Frailty

Katrina Kaye

I can’t stand to watch you drop another glass,
so we toast a drink over the telephone.

You balance confession with comfort
while I stroke blemish on canvas,
eager to portray your anticipated resurrection.

Her pictures are pinned on the tile
around your medicine cabinet mirror.
As we speak I feel you stare,
absently hoping arms will emerge
from polished slate to touch you again.

You ask me what I know about human frailty.
I remind you of the bite on my neck
and the fingerprints on my hipbone.

It’s good I don’t bruise easily.

We sing “Sunday Morning”
across the wire in the recording studio
of your too small bathroom.
You say it’s because you sound
best in the shower,

but I know you prefer her face
against the reflection of my voice.

Puzzling our portrait together,
squares ill fit and fragmented,
I tried to capture my place along your side,
but the colors smear before they dry.

Last Thursday you scribed a poem
on the back of my thigh
and the skin still reddens where you stabbed your vowels.

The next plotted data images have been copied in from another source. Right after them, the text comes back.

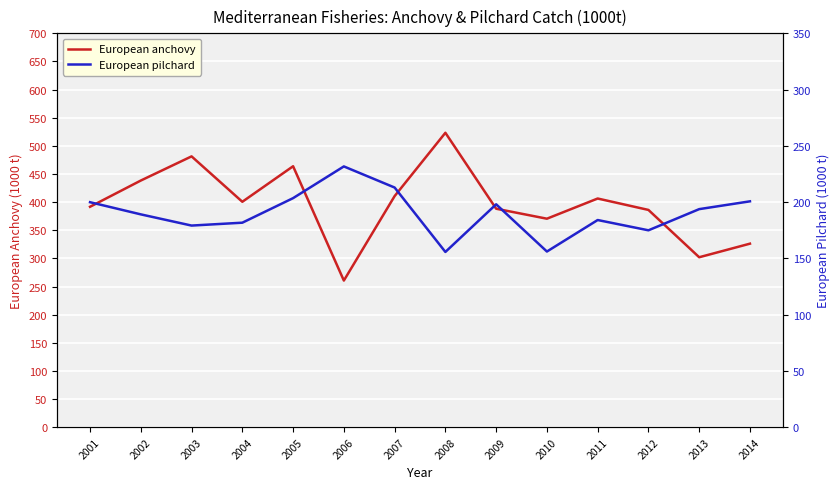

Between 2008 and 2012, which is larger?

2008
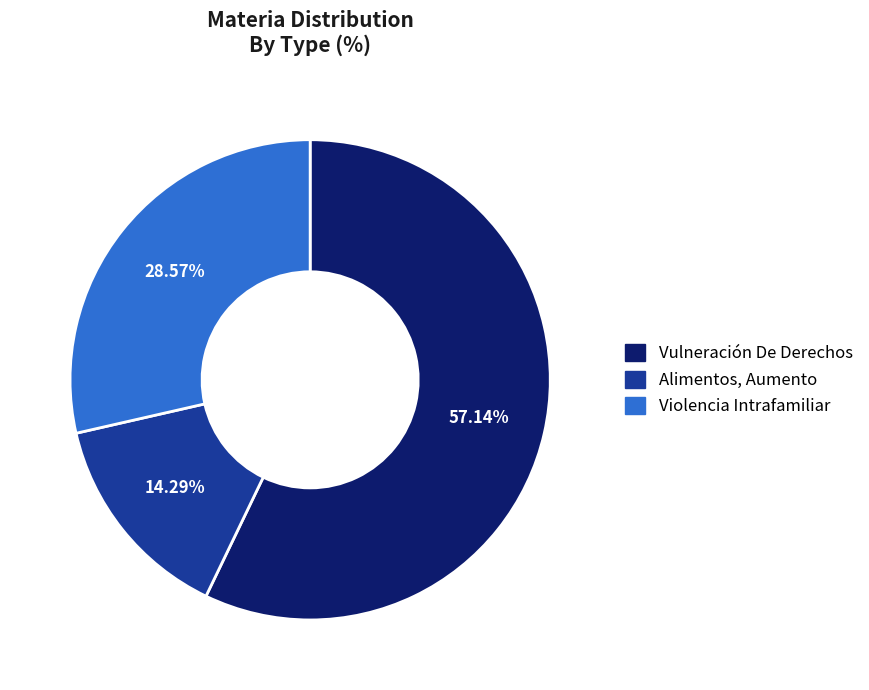

To the nearest percent, what is the combined percentage of Alimentos, Aumento and Vulneración De Derechos?

71%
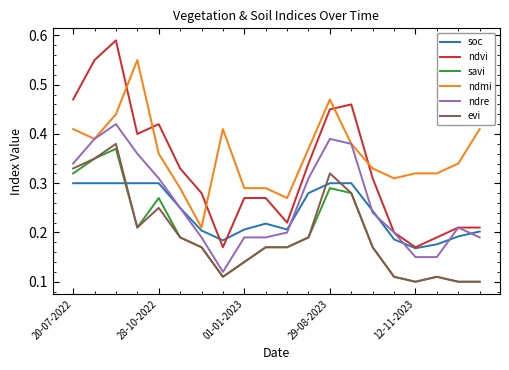

True or false: ndvi and savi intersect in this chart.

False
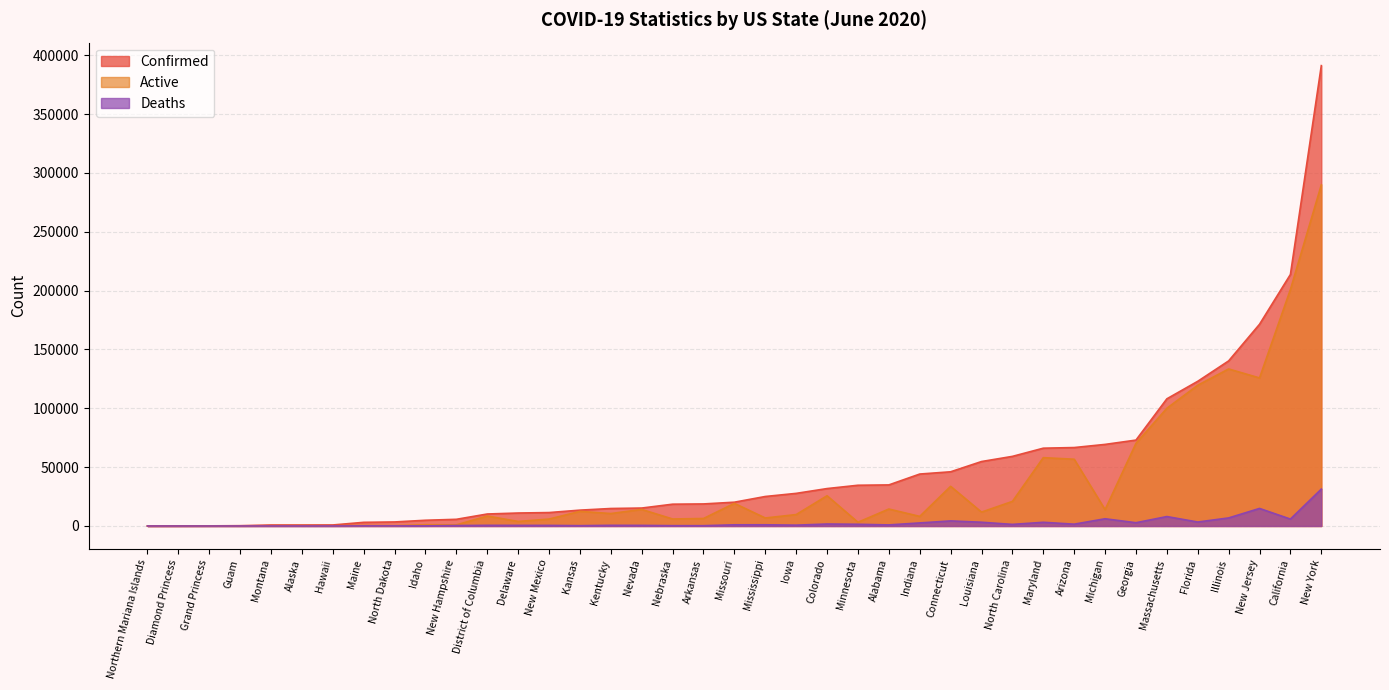

Rank the series by their maximum value, from lowest to highest.

Deaths, Active, Confirmed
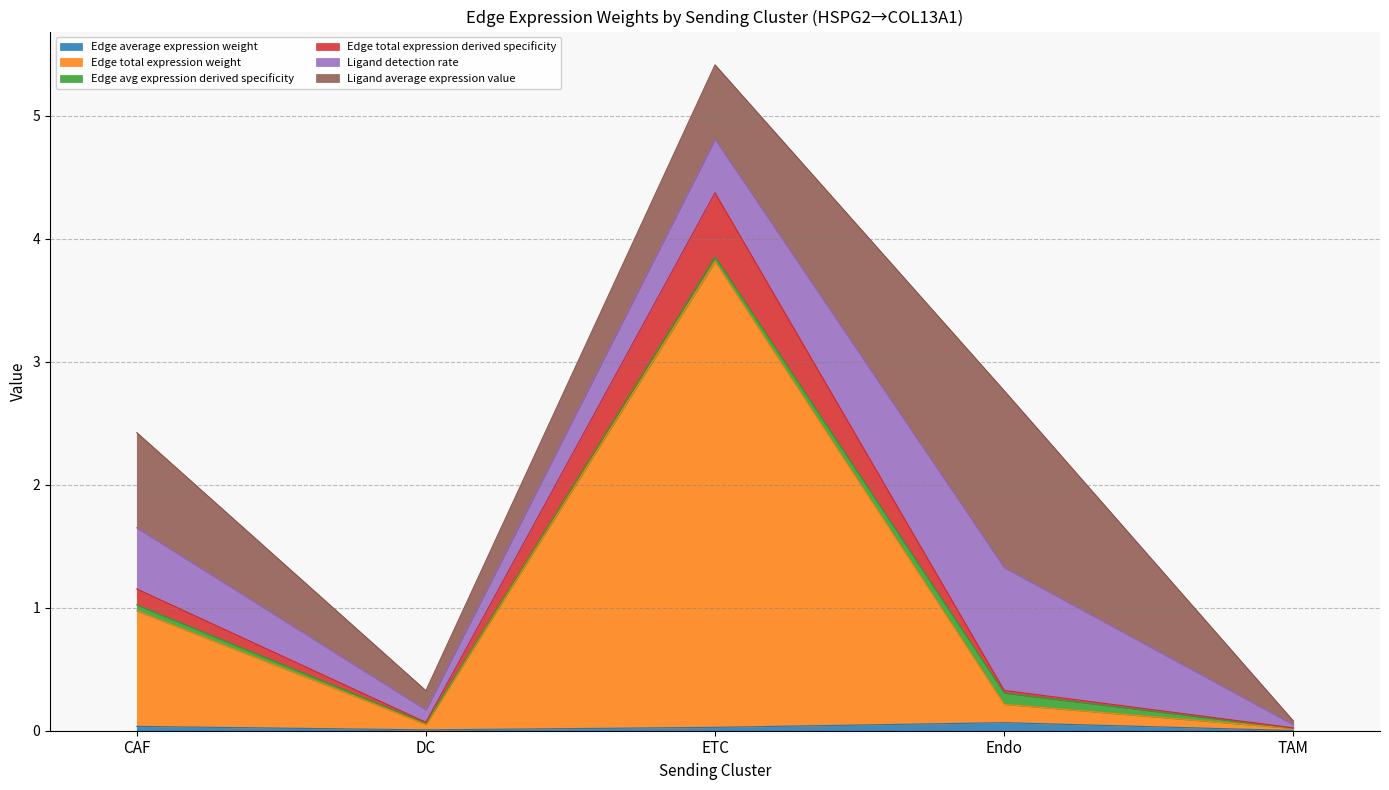

True or false: Edge total expression derived specificity has more than 0 points higher than both neighbors.

True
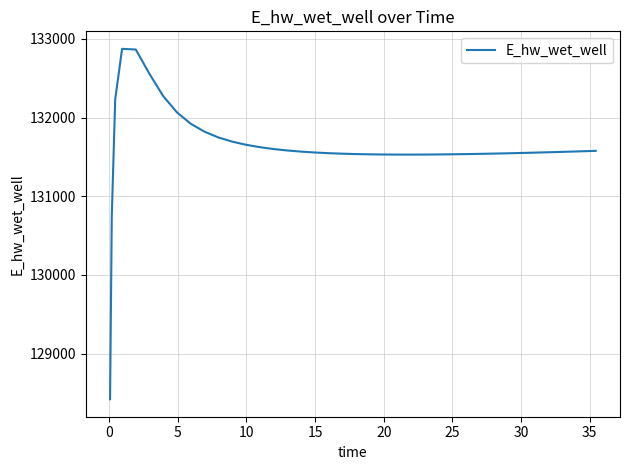

How many distinct data groups are displayed?

1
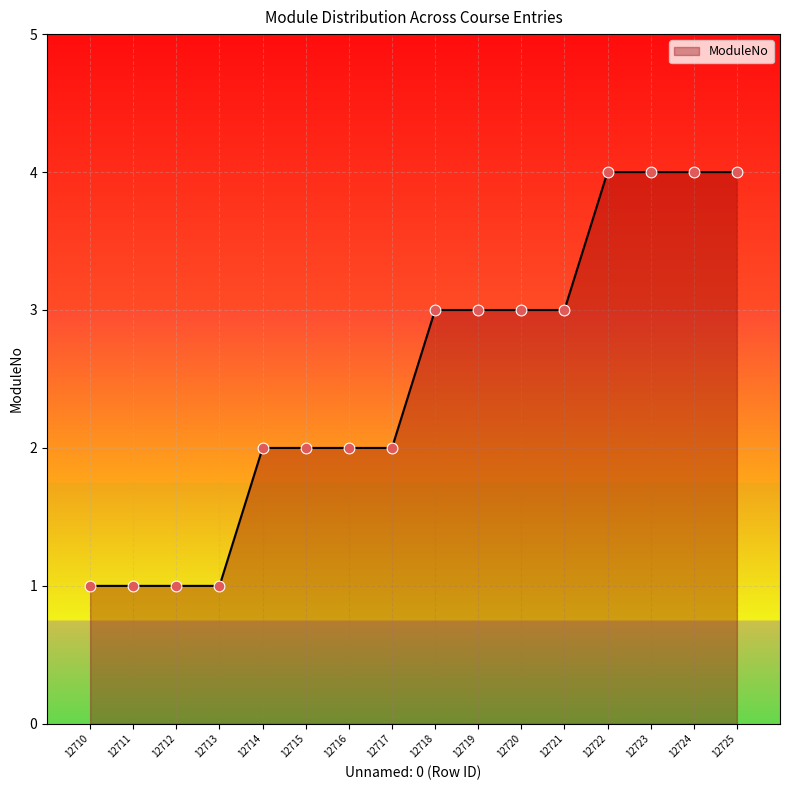

What is the ratio of the value at 12711 to the value at 12710?

1.0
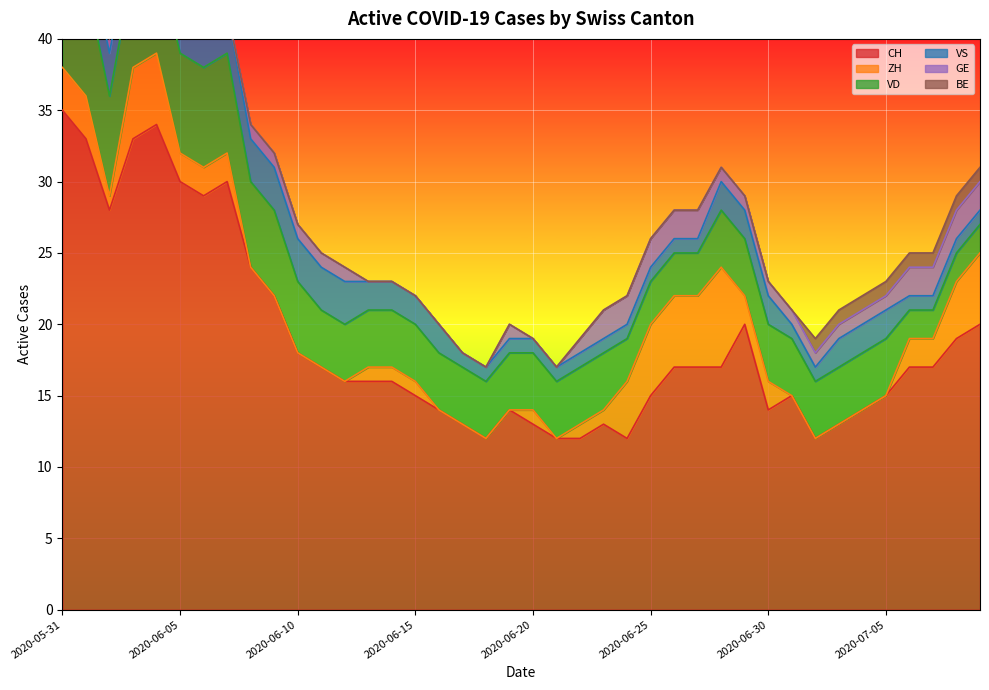

How many positive values does the GE series have?

28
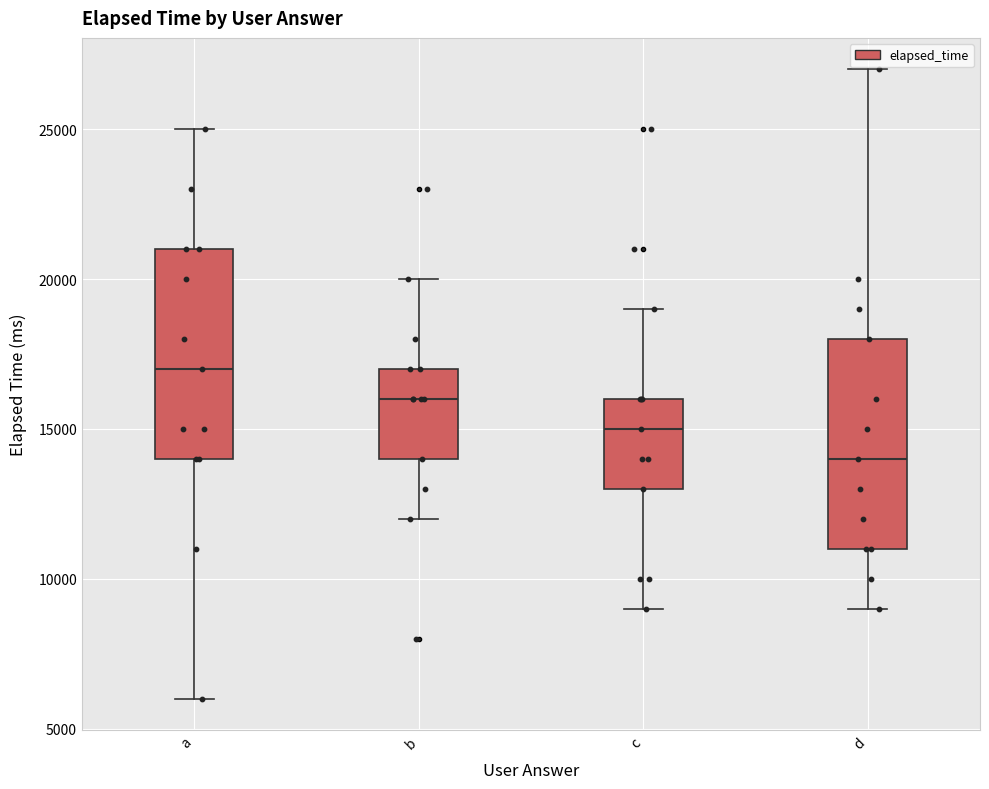

Where does the lower whisker of the box for d end on the y-axis? The values are not printed on the chart, so give them approximately, as read against the axis.

9000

Now, every beat of boots against hardwood hall
yields an ache for your knock on my door.

I want to dance with you,
trip under unbalanced steps,
pose your cigarette on unpainted lips.

I want to sketch our fingers interlaced,
listen to the way your voice claims my name.
Read all your letters out loud,
over and over,

but you are too consumed with
watching paint drip from forearm
to hear my spin on your words.

You stumble your speech, hiss alcohol,
use death as an excuse for a cold bed.
Say, in the mumble of the morning,
you love me still.

I only mutter how the bloodied
canvas before me is all I need to know of frailty.

“Frailty” is previously published in The Fall of a Sparrow (2014).

Late Summer Rain

Katrina Kaye

Lightning comes late afternoon,
the quiet violence of forgotten religion.

She watches the sky cloud and
counts the seconds until thunder.

A summer storm,
the ignition of a flame or the
pulsation of an eye staring  intently
at a face looking away.

She walks barefoot on wet pavement,
runs through muddy fields,
and balances dragonflies on slick fingertips.

This afternoon ritual, a lover’s return,
lifts her head and fills her body.
She is fresh, alive, and new.

Every time she gives up, she can find
a new reason to try again,
even if it’s just for the late summer rain.

She closes her eyes and sucks in her breath.
Her counting ceases as the thunder comes.

“Late Summer Rain” is previously published in The Fall of a Sparrow (2014) and Hazy Expressions (2008).

Resurrection

Katrina Kaye

Wood, bone, steel,
are easier to bend
than the unseen.

At least this is how she felt.

No wall,
no gate,
no line marked clearly
in dead, brown dirt.

Yet the boundaries were
claimed long ago,
and the consequences,

outlined in the eyes
of fatherless children
and the creases
of blood caked knuckles
tightly weaving
wooden beads.

Our Father’s
whispered in remorse
can’t reclaim immaculacy
or breathe life
into aborted chest.

Inscribed doors
sway open,
attempting to reclaim
a wayward soul,

but persecuting eyes,
form unyielding barriers.

The reflection of
stained glass colored
her skin long ago.
The circling stations,
familiar faces murmur
Sunday morning’s story
of pink and pearl.

As a child,
she could recite all their songs.

“Resurrection” is previously published in the collection, my verse…, published by Swimming with Elephants Publications, LLC in 2012 and one of the editions of Adobe Walls.